Written request — Rewrite the stretch of the restaurant inspection article from "She also described" through "not publicly displayed.", putting "Tuesday" in place of "Monday".

Quoted text —
COMPLIANCE IS KEY TO RESTAURANTS REOPENING

Six Cruz Bay restaurant owners and their patrons won't soon forget the day the health inspector came to town.
It was Friday when they met Ethelyn Joseph, head of the Health Department's Division of Environmental Health, a straight-shooter who calls herself firm but fair. She led the inspection of six establishments — and closed five on the spot.
Joseph says she made the trip from St. Thomas because of "numerous calls" her office had received from St. John. "I sent inspectors. They always came up with some excuse," she said.
She also described herself as "very lenient." In contrast, the attorney for the one restaurant owner who was arrested accused her of playing a "negative and uncooperative role" and of being "heavy handed."
Joseph ordered Woody's Seafood Saloon, Joe's Diner, the Rolling Pin Bakery, the Front Yard and the Tropicalia Deli closed immediately on Friday –in effect shutting them down over the weekend until authorities can return on Monday for re-inspection. The place that passed muster was the Mongoose Junction Restaurant.
Most of the businesses were closed for health card violations and expired business health certificates, Joseph said. One permit was three years outdated. Some were not publicly displayed.
Ron Klingsberg at the Rolling Pin was cited for permit infractions, flour and cheese on the floor, food handlers not using gloves, and improperly stored items in the refrigerator. "It was stupid, and they caught me," he said Saturday while cleaning up the place. And the upshot: "I have 10 people who didn't work today."
Klingsberg said he paid the $380 in fees for the building health permit on the spot. He said the inspection team — Joseph, other Health employees and agents of the Planning and Natural Resources Department — spent about two hours in his shop. Joseph said that after Klingsberg told her he had four weddings to prepare for over the weekend, she allowed him to come in and work, although the shop remained closed. "I'm very lenient with people," she said.
At Joe's Diner, a popular fast-food patio restaurant, two female employees "had no health cards, no health permits," Joseph said. After the owner gave her a check to pay for the health cards, "I got a message to them that they could reopen as long as they get the health permit and their health card," she said.
At Tropicale, a gourmet deli in Palm Plaza, Joseph said, "not one of the people had a health card." The manager closed the shop and sent the workers home to get their cards. Inspectors found chicken parts in a pail on the floor near the deli section, insect parts on floor- level shelves where condiments were stored, and paper bags stored on the floor.
Owner Suzanne Dion had been ill and left others in charge, but she came to the store when notified of the inspectors' arrival, "closed the store and sent people to get their health permits," Joseph said.

Excerpted records —
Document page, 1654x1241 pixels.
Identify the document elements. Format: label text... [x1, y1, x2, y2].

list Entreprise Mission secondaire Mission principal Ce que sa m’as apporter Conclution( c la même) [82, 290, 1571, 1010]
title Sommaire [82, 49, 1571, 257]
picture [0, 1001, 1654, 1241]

Exercise response —
She also described herself as "very lenient." In contrast, the attorney for the one restaurant owner who was arrested accused her of playing a "negative and uncooperative role" and of being "heavy handed."
Joseph ordered Woody's Seafood Saloon, Joe's Diner, the Rolling Pin Bakery, the Front Yard and the Tropicalia Deli closed immediately on Friday –in effect shutting them down over the weekend until authorities can return on Tuesday for re-inspection. The place that passed muster was the Mongoose Junction Restaurant.
Most of the businesses were closed for health card violations and expired business health certificates, Joseph said. One permit was three years outdated. Some were not publicly displayed.